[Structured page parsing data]
────────
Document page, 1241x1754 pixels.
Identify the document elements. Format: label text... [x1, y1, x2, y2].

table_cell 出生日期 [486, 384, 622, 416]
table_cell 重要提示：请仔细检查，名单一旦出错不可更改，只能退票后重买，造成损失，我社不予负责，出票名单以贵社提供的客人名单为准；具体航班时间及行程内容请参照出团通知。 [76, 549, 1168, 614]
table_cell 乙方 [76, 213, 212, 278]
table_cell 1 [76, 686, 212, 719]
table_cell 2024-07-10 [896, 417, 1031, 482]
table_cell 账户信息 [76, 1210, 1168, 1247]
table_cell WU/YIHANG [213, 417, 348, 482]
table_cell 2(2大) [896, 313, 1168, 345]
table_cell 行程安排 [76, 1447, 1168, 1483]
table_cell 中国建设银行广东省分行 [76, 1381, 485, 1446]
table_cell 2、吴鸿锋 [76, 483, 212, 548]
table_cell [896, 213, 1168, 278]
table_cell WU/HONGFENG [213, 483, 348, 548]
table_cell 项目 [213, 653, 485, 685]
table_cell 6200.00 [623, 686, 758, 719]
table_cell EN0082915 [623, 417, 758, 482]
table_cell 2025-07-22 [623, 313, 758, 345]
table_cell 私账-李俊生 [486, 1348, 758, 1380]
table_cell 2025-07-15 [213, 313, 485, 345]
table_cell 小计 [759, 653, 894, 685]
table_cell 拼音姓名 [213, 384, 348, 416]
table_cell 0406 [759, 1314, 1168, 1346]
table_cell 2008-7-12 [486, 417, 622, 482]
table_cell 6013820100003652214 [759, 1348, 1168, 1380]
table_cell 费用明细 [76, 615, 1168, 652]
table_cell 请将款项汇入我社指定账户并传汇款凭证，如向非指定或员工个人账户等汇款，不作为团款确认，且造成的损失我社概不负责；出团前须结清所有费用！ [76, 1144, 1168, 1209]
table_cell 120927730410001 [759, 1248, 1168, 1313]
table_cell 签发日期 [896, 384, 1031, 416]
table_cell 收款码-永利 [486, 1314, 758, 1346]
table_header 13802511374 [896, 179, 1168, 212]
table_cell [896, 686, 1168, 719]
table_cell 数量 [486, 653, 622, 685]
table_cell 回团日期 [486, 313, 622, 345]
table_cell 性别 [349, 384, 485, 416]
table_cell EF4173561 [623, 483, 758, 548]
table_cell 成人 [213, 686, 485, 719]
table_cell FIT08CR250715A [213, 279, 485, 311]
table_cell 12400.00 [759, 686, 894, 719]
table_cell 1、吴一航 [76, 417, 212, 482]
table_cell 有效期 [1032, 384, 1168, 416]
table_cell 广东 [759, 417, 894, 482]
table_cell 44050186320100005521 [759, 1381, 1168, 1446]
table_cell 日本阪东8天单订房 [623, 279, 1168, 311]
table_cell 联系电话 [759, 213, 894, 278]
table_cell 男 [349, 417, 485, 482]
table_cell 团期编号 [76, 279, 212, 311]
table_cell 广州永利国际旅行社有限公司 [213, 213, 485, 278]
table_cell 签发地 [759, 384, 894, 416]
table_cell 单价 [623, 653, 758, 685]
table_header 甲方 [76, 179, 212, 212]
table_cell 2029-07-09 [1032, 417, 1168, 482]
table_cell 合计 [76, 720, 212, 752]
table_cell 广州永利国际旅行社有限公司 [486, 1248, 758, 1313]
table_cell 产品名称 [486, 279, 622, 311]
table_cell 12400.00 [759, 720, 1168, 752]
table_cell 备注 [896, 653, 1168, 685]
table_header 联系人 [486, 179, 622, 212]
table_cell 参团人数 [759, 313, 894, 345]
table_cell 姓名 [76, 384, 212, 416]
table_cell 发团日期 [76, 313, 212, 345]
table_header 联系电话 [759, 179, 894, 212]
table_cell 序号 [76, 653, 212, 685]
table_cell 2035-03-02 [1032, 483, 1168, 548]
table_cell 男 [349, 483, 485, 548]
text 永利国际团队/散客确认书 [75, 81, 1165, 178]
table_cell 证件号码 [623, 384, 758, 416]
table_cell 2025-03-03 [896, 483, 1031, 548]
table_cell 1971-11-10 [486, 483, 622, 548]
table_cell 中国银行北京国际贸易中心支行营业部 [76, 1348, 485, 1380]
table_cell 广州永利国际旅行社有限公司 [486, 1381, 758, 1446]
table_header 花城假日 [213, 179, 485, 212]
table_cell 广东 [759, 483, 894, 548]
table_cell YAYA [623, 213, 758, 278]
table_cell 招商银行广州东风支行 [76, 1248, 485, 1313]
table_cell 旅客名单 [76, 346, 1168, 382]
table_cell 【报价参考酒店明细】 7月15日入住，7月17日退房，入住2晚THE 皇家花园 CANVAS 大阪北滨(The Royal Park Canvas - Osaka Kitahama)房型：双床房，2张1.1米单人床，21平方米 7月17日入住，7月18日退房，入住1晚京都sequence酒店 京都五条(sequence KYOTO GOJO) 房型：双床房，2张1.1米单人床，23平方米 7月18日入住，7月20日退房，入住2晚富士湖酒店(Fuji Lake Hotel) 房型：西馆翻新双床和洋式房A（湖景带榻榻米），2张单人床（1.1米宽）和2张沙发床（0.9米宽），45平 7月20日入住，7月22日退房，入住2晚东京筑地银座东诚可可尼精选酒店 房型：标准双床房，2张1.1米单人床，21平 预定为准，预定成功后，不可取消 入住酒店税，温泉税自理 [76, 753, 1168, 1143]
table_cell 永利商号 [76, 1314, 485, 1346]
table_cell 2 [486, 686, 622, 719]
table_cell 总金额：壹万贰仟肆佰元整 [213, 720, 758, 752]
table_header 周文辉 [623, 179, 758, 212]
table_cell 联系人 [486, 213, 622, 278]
────────
- Problem description
Print all of the entries exactly, leaving nothing out.

- Task response
Document page, 1241x1754 pixels.
Identify the document elements. Format: label text... [x1, y1, x2, y2].

table_cell 出生日期 [486, 384, 622, 416]
table_cell 重要提示：请仔细检查，名单一旦出错不可更改，只能退票后重买，造成损失，我社不予负责，出票名单以贵社提供的客人名单为准；具体航班时间及行程内容请参照出团通知。 [76, 549, 1168, 614]
table_cell 乙方 [76, 213, 212, 278]
table_cell 1 [76, 686, 212, 719]
table_cell 2024-07-10 [896, 417, 1031, 482]
table_cell 账户信息 [76, 1210, 1168, 1247]
table_cell WU/YIHANG [213, 417, 348, 482]
table_cell 2(2大) [896, 313, 1168, 345]
table_cell 行程安排 [76, 1447, 1168, 1483]
table_cell 中国建设银行广东省分行 [76, 1381, 485, 1446]
table_cell 2、吴鸿锋 [76, 483, 212, 548]
table_cell [896, 213, 1168, 278]
table_cell WU/HONGFENG [213, 483, 348, 548]
table_cell 项目 [213, 653, 485, 685]
table_cell 6200.00 [623, 686, 758, 719]
table_cell EN0082915 [623, 417, 758, 482]
table_cell 2025-07-22 [623, 313, 758, 345]
table_cell 私账-李俊生 [486, 1348, 758, 1380]
table_cell 2025-07-15 [213, 313, 485, 345]
table_cell 小计 [759, 653, 894, 685]
table_cell 拼音姓名 [213, 384, 348, 416]
table_cell 0406 [759, 1314, 1168, 1346]
table_cell 2008-7-12 [486, 417, 622, 482]
table_cell 6013820100003652214 [759, 1348, 1168, 1380]
table_cell 费用明细 [76, 615, 1168, 652]
table_cell 请将款项汇入我社指定账户并传汇款凭证，如向非指定或员工个人账户等汇款，不作为团款确认，且造成的损失我社概不负责；出团前须结清所有费用！ [76, 1144, 1168, 1209]
table_cell 120927730410001 [759, 1248, 1168, 1313]
table_cell 签发日期 [896, 384, 1031, 416]
table_cell 收款码-永利 [486, 1314, 758, 1346]
table_header 13802511374 [896, 179, 1168, 212]
table_cell [896, 686, 1168, 719]
table_cell 数量 [486, 653, 622, 685]
table_cell 回团日期 [486, 313, 622, 345]
table_cell 性别 [349, 384, 485, 416]
table_cell EF4173561 [623, 483, 758, 548]
table_cell 成人 [213, 686, 485, 719]
table_cell FIT08CR250715A [213, 279, 485, 311]
table_cell 12400.00 [759, 686, 894, 719]
table_cell 1、吴一航 [76, 417, 212, 482]
table_cell 有效期 [1032, 384, 1168, 416]
table_cell 广东 [759, 417, 894, 482]
table_cell 44050186320100005521 [759, 1381, 1168, 1446]
table_cell 日本阪东8天单订房 [623, 279, 1168, 311]
table_cell 联系电话 [759, 213, 894, 278]
table_cell 男 [349, 417, 485, 482]
table_cell 团期编号 [76, 279, 212, 311]
table_cell 广州永利国际旅行社有限公司 [213, 213, 485, 278]
table_cell 签发地 [759, 384, 894, 416]
table_cell 单价 [623, 653, 758, 685]
table_header 甲方 [76, 179, 212, 212]
table_cell 2029-07-09 [1032, 417, 1168, 482]
table_cell 合计 [76, 720, 212, 752]
table_cell 广州永利国际旅行社有限公司 [486, 1248, 758, 1313]
table_cell 产品名称 [486, 279, 622, 311]
table_cell 12400.00 [759, 720, 1168, 752]
table_cell 备注 [896, 653, 1168, 685]
table_header 联系人 [486, 179, 622, 212]
table_cell 参团人数 [759, 313, 894, 345]
table_cell 姓名 [76, 384, 212, 416]
table_cell 发团日期 [76, 313, 212, 345]
table_header 联系电话 [759, 179, 894, 212]
table_cell 序号 [76, 653, 212, 685]
table_cell 2035-03-02 [1032, 483, 1168, 548]
table_cell 男 [349, 483, 485, 548]
text 永利国际团队/散客确认书 [75, 81, 1165, 178]
table_cell 证件号码 [623, 384, 758, 416]
table_cell 2025-03-03 [896, 483, 1031, 548]
table_cell 1971-11-10 [486, 483, 622, 548]
table_cell 中国银行北京国际贸易中心支行营业部 [76, 1348, 485, 1380]
table_cell 广州永利国际旅行社有限公司 [486, 1381, 758, 1446]
table_header 花城假日 [213, 179, 485, 212]
table_cell 广东 [759, 483, 894, 548]
table_cell YAYA [623, 213, 758, 278]
table_cell 招商银行广州东风支行 [76, 1248, 485, 1313]
table_cell 旅客名单 [76, 346, 1168, 382]
table_cell 【报价参考酒店明细】 7月15日入住，7月17日退房，入住2晚THE 皇家花园 CANVAS 大阪北滨(The Royal Park Canvas - Osaka Kitahama)房型：双床房，2张1.1米单人床，21平方米 7月17日入住，7月18日退房，入住1晚京都sequence酒店 京都五条(sequence KYOTO GOJO) 房型：双床房，2张1.1米单人床，23平方米 7月18日入住，7月20日退房，入住2晚富士湖酒店(Fuji Lake Hotel) 房型：西馆翻新双床和洋式房A（湖景带榻榻米），2张单人床（1.1米宽）和2张沙发床（0.9米宽），45平 7月20日入住，7月22日退房，入住2晚东京筑地银座东诚可可尼精选酒店 房型：标准双床房，2张1.1米单人床，21平 预定为准，预定成功后，不可取消 入住酒店税，温泉税自理 [76, 753, 1168, 1143]
table_cell 永利商号 [76, 1314, 485, 1346]
table_cell 2 [486, 686, 622, 719]
table_cell 总金额：壹万贰仟肆佰元整 [213, 720, 758, 752]
table_header 周文辉 [623, 179, 758, 212]
table_cell 联系人 [486, 213, 622, 278]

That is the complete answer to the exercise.